Beautiful weather greeted the anglers and me for the Third Annual Ascension Bay Permit Tournament held on Friday, April 21 – Sunday, April 23. Sunny skies, calm winds and temperatures in the 80s.
I awoke Friday morning just as the sun was peaking over the horizon. After a hearty breakfast of eggs, bacon and toast, my partner Kris Rockwell, myself and all of the other anglers headed to the town square for a brief meeting on the tournament rules and the blind draw for your guide. New to the event this year was the addition of categories for the largest bonefish, tarpon and snook. Expectations were high as all the boats departed for various locations throughout Ascension Bay and the inside lagoon system. With the perfect conditions, almost all of the anglers went looking for permit. Kris and I had some good shots during the course of the day, but like permit often do, they wouldn’t eat. Little did we know at the time, but most of the other anglers had the same issue. We were all surprised to see only one permit on the scoreboard after the first day of fishing. The highlight of my day happened when we were enjoying a before dinner drink and noticed some tarpon surfacing right in front of the lodge. I walked over to my room, grabbed my 10 wt. and on about my tenth cast from the lodge dock, I hooked and landed a baby tarpon around 12 lbs.

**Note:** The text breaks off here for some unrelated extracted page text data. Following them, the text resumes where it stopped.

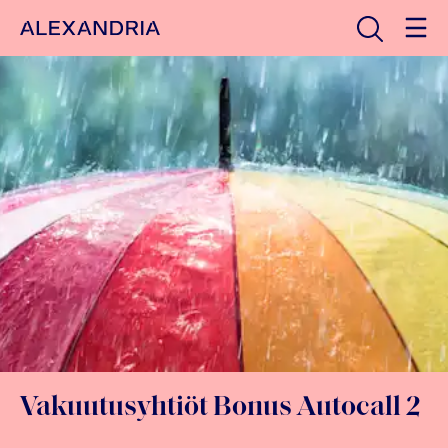
Avaa haku
Etusivulle
Vakuutusyhtiöt Bonus Autocall 2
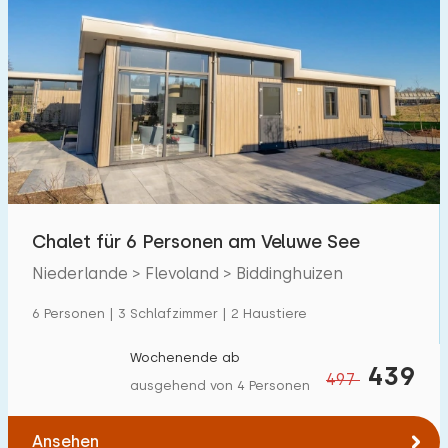
Chalet für 6 Personen am Veluwe See
Niederlande > Flevoland > Biddinghuizen
6 Personen | 3 Schlafzimmer | 2 Haustiere
Wochenende ab
439
497
ausgehend von 4 Personen
Ansehen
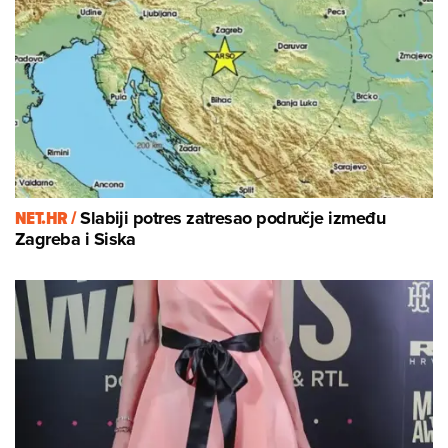
NET.HR /
Slabiji potres zatresao područje između
Zagreba i Siska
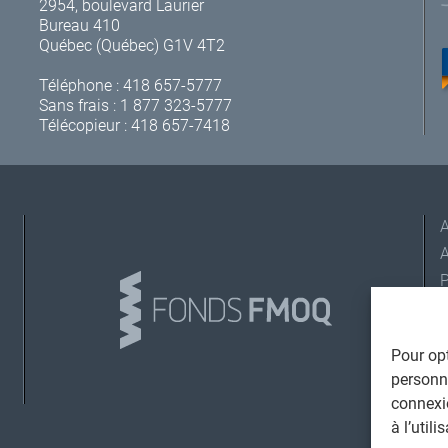
2954, boulevard Laurier
Bureau 410
Québec (Québec) G1V 4T2
Téléphone :
418 657-5777
Sans frais :
1 877 323-5777
Télécopieur : 418 657-7418
A
Pour opt
L
personna
connexi
©
à l’util
T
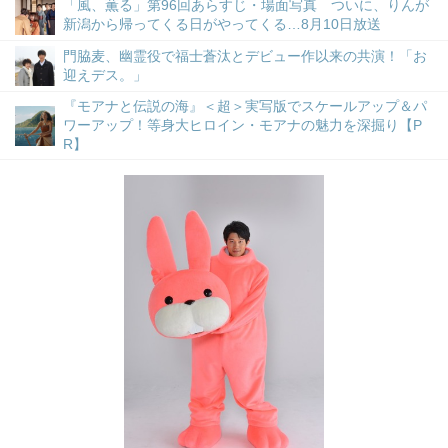
「風、薫る」第96回あらすじ・場面写真 ついに、りんが
新潟から帰ってくる日がやってくる…8月10日放送
門脇麦、幽霊役で福士蒼汰とデビュー作以来の共演！「お
迎えデス。」
『モアナと伝説の海』＜超＞実写版でスケールアップ＆パ
ワーアップ！等身大ヒロイン・モアナの魅力を深掘り【P
R】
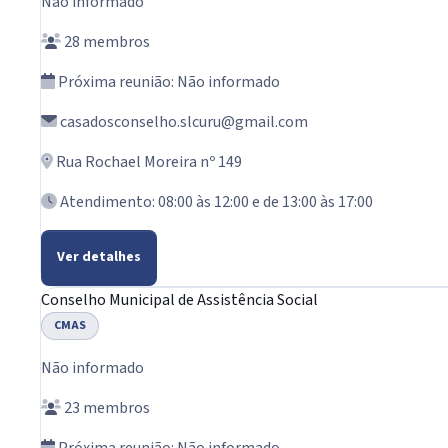
Não informado
28 membros
Próxima reunião: Não informado
casadosconselho.slcuru@gmail.com
Rua Rochael Moreira nº 149
Atendimento: 08:00 às 12:00 e de 13:00 às 17:00
Ver detalhes
Conselho Municipal de Assistência Social
CMAS
Não informado
23 membros
Próxima reunião: Não informado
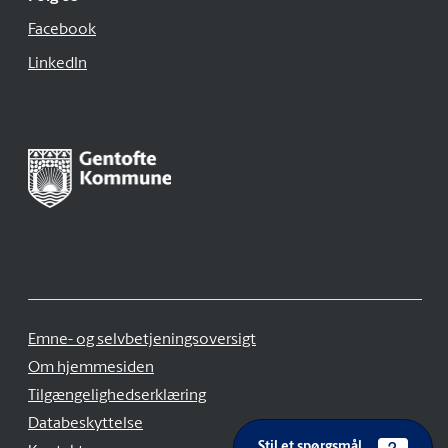
Facebook
LinkedIn
Emne- og selvbetjeningsoversigt
Om hjemmesiden
Tilgængelighedserklæring
Databeskyttelse
Stil et spørgsmål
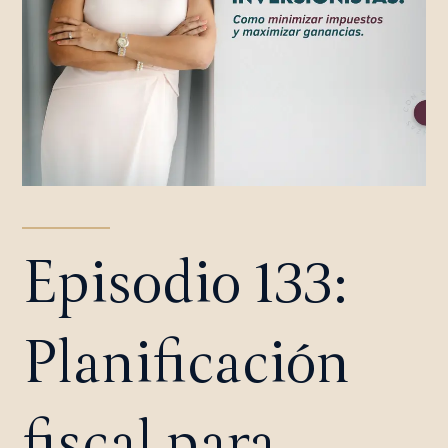
Episodio 133:
Planificación
fiscal para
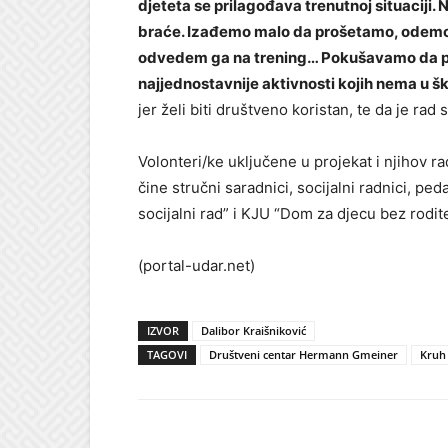
djeteta se prilagođava trenutnoj situaciji.
braće. Izađemo malo da prošetamo, odemo 
odvedem ga na trening… Pokušavamo da pr
najjednostavnije aktivnosti kojih nema u šk
jer želi biti društveno koristan, te da je rad
Volonteri/ke uključene u projekat i njihov r
čine stručni saradnici, socijalni radnici, pe
socijalni rad” i KJU “Dom za djecu bez rodite
(portal-udar.net)
IZVOR
Dalibor Kraišniković
TAGOVI
Društveni centar Hermann Gmeiner
Kruh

Saturday and Sunday were carbon copies of day one with clear skies and perfect fishing weather, so expectations remained high. Like day one, the fish gods forgot to tell the permit to cooperate as they proved to be very elusive again except for one angler, Alejandro “Sand Flea” Vega. He drove down from his tarpon program in Isla Holbox to show the permit that he is still the man by repeating as champion with four permit, all caught on day two. Other winners include the largest permit, 25 inches by Tim Profota, the largest bonefish, 22 inches, was caught by a member of the Team Frontiers, Carl Panzenhagen. The largest tarpon was 55 inches caught on the last day and in the last hour of the tournament by Dave Morrissey and “Sand Flea” took home another trophy for the largest snook of 35 inches.
Overall, it was a common story for most of the anglers. A lot of permit were seen, but getting them to eat was a different story. That’s permit fishing. It is frustrating, but very rewarding when it all comes together. Plenty of bonefish were caught over the three days and the tarpon fishing exceeded expectations.
Still, the real reason for the tournament was the kids and schools of Punta Allen. On Friday evening, most of the anglers went into town to tour the schools, to see the improvements that have been done and to hear what’s in the pipeline for the future. It really opened my eyes to see the lack of resources and the conditions the kids have to endure for an education. As a result of the money raised by the tournament, conditions are definitely improving. The school concentrates on the basics, reading, writing and math, but they also emphasize learning the English language as the staff knows it can open the door to a lot of good jobs in the travel and tourism industry.
The proceeds from last year’s tournaments went to purchase amongst many things, but more specifically a braille writing machine for a young blind girl in the village, so she can write her stories. At the end of the school year the big project is a complete overhaul of the grade school bathrooms that are currently in deplorable condition.
It’s a great experience seeing first-hand the changes that have been made with the funds raised by the tournament over the last two years I participated. Speaking of the tournament, I would call it a fishing derby more than a tournament. It’s just a bunch of great guys getting together to fish and socialize, while supporting a great cause. If you are lucky or skilled, you could win a custom made metal sculpture by Italian metal artist, Alberto Coppini, whose fish sculptures are incredible.
Think about joining us next year. The dates will be published once the details are finalized.